Instructions to follow
Where does the word "shoot" occur in the data below? Copy each line that holds it.

○ ○ ○

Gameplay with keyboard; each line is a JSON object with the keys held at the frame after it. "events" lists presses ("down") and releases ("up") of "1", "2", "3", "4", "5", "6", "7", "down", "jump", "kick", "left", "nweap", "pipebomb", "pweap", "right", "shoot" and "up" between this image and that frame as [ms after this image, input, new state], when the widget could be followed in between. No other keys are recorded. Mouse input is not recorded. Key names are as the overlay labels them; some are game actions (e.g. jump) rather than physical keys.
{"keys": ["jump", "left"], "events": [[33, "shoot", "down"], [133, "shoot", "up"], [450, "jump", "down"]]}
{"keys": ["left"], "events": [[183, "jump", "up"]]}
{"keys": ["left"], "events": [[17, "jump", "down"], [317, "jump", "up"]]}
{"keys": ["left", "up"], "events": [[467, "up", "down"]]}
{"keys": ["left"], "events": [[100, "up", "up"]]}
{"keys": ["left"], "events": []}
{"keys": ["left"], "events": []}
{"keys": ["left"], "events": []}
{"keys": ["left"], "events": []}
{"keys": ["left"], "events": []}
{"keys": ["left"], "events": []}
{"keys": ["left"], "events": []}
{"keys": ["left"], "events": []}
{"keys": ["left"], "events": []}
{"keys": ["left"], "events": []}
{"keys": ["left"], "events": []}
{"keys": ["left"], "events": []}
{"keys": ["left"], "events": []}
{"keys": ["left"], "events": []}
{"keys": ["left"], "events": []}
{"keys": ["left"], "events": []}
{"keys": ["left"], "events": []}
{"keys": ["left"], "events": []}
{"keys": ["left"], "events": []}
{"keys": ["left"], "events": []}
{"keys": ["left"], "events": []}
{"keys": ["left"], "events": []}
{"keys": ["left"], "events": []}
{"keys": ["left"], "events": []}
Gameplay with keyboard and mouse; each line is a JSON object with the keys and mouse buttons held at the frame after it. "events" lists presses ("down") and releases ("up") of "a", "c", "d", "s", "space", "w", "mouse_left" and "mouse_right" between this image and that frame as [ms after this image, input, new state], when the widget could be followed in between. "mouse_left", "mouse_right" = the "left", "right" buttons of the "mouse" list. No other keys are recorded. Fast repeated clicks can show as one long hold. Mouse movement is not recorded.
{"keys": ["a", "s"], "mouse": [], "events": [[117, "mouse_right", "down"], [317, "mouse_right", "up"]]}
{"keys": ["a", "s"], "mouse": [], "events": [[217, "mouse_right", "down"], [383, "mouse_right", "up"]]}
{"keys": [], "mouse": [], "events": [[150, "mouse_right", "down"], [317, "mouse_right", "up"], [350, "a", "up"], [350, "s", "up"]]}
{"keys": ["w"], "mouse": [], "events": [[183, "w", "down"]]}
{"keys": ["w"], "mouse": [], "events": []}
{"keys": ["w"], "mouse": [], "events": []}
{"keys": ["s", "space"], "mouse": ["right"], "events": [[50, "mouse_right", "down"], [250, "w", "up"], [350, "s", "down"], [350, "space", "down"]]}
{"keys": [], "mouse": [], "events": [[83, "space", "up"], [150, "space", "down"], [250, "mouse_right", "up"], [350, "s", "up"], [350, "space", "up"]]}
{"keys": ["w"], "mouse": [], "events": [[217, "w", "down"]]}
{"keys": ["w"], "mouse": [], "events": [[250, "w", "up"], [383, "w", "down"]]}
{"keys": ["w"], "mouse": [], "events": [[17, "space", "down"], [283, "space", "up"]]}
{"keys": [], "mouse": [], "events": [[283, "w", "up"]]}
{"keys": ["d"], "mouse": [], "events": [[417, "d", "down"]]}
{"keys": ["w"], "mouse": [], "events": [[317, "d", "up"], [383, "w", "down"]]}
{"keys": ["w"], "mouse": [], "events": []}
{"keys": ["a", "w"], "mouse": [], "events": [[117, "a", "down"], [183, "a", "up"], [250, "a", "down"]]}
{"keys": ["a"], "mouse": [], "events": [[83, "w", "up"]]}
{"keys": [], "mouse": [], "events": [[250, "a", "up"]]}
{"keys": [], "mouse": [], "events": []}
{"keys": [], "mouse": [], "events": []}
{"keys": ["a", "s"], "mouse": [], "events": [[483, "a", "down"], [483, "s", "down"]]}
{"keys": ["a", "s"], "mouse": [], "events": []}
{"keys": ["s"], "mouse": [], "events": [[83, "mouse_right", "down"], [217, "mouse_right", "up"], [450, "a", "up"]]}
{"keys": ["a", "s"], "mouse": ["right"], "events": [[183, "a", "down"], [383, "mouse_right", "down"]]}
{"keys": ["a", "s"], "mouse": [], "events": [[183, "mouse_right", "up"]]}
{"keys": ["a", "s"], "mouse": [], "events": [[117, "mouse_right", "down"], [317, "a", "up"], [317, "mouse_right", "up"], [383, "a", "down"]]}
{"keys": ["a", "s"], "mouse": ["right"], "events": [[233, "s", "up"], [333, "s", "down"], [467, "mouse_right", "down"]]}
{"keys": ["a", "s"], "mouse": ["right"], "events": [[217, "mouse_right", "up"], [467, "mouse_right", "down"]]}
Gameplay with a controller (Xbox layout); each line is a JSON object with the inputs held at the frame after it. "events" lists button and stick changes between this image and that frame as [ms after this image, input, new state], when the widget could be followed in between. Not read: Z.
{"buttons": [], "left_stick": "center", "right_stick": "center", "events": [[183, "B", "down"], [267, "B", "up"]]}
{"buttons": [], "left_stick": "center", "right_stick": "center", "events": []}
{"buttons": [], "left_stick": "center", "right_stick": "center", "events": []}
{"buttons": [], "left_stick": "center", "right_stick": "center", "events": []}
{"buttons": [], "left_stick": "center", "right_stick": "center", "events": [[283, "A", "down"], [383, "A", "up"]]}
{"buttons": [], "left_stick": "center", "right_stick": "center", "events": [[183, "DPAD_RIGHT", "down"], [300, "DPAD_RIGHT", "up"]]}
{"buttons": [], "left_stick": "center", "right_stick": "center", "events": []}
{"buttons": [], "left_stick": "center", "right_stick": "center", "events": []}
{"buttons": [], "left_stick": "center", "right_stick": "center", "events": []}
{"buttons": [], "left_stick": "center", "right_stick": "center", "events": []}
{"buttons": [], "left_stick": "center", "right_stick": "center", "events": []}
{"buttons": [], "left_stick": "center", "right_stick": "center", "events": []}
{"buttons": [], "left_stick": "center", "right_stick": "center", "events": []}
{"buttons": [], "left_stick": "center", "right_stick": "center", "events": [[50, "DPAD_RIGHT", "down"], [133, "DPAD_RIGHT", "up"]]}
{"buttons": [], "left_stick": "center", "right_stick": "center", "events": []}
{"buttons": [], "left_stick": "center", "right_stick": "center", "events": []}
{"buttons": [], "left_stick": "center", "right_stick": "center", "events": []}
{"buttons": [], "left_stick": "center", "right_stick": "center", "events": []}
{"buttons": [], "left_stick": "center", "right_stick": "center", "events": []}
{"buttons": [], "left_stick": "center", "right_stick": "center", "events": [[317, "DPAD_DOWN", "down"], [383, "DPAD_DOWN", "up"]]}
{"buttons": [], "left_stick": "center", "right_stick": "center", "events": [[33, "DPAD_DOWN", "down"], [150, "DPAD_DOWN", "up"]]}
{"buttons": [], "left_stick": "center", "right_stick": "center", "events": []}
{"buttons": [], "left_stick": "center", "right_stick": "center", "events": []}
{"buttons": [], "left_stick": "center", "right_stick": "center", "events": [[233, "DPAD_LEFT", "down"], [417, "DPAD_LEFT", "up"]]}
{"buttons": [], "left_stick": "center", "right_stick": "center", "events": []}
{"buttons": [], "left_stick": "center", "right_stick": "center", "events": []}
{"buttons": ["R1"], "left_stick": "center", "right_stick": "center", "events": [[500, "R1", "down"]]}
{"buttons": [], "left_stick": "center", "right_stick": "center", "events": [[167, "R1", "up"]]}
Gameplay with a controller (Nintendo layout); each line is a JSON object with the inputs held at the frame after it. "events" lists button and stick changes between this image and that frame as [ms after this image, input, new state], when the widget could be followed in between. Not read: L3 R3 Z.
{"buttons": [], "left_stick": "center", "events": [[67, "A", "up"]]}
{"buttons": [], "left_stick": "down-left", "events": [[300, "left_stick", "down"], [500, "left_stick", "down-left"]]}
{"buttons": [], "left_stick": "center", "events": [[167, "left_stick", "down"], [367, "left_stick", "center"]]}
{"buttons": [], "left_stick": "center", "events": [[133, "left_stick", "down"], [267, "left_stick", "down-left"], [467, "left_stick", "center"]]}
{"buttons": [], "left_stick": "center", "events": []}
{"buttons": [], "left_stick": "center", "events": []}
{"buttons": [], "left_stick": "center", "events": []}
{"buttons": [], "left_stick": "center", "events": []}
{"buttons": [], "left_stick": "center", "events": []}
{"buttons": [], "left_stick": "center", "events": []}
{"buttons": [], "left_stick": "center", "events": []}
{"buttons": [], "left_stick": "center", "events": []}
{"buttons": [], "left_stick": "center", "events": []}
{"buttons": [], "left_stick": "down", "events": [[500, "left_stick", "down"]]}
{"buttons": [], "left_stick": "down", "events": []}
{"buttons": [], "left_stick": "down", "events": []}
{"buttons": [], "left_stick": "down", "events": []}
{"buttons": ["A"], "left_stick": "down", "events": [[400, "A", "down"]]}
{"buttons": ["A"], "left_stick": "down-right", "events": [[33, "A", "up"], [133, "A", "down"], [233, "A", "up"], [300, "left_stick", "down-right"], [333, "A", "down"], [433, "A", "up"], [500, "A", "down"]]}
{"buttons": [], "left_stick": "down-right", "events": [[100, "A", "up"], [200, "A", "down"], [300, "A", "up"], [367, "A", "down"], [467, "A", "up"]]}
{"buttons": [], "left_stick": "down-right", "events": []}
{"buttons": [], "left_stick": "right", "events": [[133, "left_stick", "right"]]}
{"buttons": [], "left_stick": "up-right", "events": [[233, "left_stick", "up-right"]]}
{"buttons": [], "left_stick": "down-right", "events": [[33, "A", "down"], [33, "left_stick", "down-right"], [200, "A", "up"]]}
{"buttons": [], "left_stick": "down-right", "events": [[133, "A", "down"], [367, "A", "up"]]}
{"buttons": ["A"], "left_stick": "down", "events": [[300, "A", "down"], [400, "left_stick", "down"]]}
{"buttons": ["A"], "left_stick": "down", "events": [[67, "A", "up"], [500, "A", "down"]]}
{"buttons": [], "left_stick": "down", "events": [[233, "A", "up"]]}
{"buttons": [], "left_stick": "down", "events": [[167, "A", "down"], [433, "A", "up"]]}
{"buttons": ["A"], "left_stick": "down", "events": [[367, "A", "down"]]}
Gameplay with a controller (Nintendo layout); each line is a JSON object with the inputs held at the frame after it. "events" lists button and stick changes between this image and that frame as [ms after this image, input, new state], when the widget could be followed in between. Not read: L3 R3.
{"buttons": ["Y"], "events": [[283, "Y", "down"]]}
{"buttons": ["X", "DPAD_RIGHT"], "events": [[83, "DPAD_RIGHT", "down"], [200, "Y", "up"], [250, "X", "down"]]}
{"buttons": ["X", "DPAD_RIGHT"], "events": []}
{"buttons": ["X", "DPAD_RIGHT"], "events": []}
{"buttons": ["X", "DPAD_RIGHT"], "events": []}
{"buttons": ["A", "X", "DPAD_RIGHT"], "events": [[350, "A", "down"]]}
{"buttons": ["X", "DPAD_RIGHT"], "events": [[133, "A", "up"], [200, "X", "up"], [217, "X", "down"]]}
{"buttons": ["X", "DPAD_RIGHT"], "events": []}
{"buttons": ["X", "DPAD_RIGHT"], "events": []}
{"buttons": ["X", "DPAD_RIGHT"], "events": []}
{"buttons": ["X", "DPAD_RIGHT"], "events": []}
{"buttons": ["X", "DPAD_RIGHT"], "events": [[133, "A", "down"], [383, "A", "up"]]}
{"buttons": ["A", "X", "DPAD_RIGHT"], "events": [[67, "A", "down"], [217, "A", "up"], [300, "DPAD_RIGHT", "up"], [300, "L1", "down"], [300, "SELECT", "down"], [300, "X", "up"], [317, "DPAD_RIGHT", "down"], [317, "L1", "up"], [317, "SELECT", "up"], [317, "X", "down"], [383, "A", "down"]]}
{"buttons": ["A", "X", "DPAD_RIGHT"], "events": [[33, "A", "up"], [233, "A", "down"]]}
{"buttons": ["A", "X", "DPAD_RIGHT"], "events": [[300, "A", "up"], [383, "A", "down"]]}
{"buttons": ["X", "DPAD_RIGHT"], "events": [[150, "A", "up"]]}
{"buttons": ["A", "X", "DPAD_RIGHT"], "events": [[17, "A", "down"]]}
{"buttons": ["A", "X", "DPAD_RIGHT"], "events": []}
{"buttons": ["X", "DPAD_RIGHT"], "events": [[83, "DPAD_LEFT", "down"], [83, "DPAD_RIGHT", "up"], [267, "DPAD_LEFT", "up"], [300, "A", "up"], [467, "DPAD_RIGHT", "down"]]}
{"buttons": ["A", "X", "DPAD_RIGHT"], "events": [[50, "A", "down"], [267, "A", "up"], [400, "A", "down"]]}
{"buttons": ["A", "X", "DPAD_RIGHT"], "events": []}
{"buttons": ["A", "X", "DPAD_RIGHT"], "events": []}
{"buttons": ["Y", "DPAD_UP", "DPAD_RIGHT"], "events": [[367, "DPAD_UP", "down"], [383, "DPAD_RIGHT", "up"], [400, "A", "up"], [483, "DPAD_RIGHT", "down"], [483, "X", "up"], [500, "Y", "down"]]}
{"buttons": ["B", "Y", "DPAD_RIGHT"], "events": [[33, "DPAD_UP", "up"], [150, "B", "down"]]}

○ ○ ○

Result of the exercise
Gameplay with keyboard; each line is a JSON object with the keys held at the frame after it. "events" lists presses ("down") and releases ("up") of "1", "2", "3", "4", "5", "6", "7", "down", "jump", "kick", "left", "nweap", "pipebomb", "pweap", "right", "shoot" and "up" between this image and that frame as [ms after this image, input, new state], when the widget could be followed in between. No other keys are recorded. Mouse input is not recorded. Key names are as the overlay labels them; some are game actions (e.g. jump) rather than physical keys.
{"keys": ["jump", "left"], "events": [[33, "shoot", "down"], [133, "shoot", "up"], [450, "jump", "down"]]}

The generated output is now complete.